Samsung is looking to bring its free TV streaming app to other TVs

Mike Wheatley

Samsung Electronics is holding talks with other TV brands about bringing its free TV streaming service, Samsung TV Plus, to third-party TV platforms.


The news was first revealed by tech reported Janko Roettgers in the Lowpass newsletter, who said Samsung is talking to a number of TV manufacturers, including TCL.

Launched in 2015, Samsung TV Plus is a free, ad-supported streaming (FAST) service that’s pre-installed on most new Samsung TVs. It’s a kind of TV-guide styled app that offers a collection of free-to-watch TV channels.
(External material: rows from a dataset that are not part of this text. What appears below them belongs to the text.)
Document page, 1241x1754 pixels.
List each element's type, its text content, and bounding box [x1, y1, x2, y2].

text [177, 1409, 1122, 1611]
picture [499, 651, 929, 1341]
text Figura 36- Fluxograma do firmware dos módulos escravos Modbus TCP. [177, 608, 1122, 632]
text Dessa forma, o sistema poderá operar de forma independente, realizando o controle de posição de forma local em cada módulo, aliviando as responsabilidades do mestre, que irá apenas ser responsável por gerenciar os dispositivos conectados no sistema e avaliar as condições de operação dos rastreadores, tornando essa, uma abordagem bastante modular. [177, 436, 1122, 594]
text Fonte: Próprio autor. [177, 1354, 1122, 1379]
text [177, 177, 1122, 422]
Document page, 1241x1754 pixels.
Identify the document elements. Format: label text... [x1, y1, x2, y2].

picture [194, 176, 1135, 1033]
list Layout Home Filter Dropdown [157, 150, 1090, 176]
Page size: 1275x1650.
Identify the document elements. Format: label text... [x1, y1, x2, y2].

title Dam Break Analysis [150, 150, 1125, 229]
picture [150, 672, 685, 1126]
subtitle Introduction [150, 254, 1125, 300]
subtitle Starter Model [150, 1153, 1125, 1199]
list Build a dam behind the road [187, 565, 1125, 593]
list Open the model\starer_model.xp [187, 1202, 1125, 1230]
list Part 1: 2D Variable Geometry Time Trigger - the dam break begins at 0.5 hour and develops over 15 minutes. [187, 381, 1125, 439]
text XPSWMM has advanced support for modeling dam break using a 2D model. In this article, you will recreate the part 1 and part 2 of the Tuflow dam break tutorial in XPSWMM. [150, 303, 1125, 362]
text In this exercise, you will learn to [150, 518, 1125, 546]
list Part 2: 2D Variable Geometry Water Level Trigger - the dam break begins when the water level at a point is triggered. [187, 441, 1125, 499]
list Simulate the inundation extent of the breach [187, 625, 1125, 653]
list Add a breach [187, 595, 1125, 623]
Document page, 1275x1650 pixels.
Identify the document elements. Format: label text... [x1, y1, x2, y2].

Unlike a lot of other free content services, Samsung TV Plus offers a fairly decent slate of content with shows including Top Gear, Law & Order Special Victims Unit, NCIS, and Chicago Fire among its offerings. It also shows various local and national news channels, plus some of Samsung’s own channels like Ride or Drive and The Movie Hub. Altogether, it offers more than 1,600 channels, though the exact availability depends on the country you’re tuning in from. In the U.S., for example, it offers 220 channels.

The fact Samsung is holding talks with other TV makers suggests that it’s looking to transform the service into a free-floating TV app. Initially, the plan was to license individual channels to TV makers, but according to Roettgers, those talks “don’t seem to have gone anywhere”. So instead, Samsung is now floating the idea of bringing the entire app to third-party TVs. The company has expanded availability of Samsung TV Plus over the years, bringing it to Galaxy smartphones and tablets, the internet and even some Family Hub refrigerators.

Of course, TV brands such as TCL, LG Electronics and Vizio all have free streaming apps of their own. In addition, there are plenty of free streaming apps not tied to any specific TV platform, such as Tubi, Plex, Peacock, Pluto, Roku and Amazon Freevee. Samsung clearly wants to compete with those services, but it’s not clear if other TV makers will be receptive to its plans.

That said, one thing that is clear is that free TV streaming apps are growing fast at a time when paid streaming services such as Netflix are struggling to attract new and retain existing subscribers. In August, Samsung revealed that TV Plus grew 100% in consumer viewing over the past year, with viewers streaming a combined three billion hours of content globally. A report from Deadline also attests to the growth of FAST streaming services, noting that the segment was likely to achieve $4 billion in revenue in 2022, rising to $9 billion by 2026.

Samsung clearly wants a piece of those ad-based revenues, and as Roettgers notes, the success of individual FAST platforms depends on the “level of promotion they receive” at the platform level. By that, he means the app’s inclusion in the TV’s interface, or as a dedicated button on the remote.

Content producers such as Warner Bros. are also believed to be keeping an eye on the growth of FAST streaming services. Recently, YouTube began testing a free, ad-supported service, aimed at those who don’t want cable and aren’t interested in subscribing to premium apps like Netflix, Disney Plus and Hulu.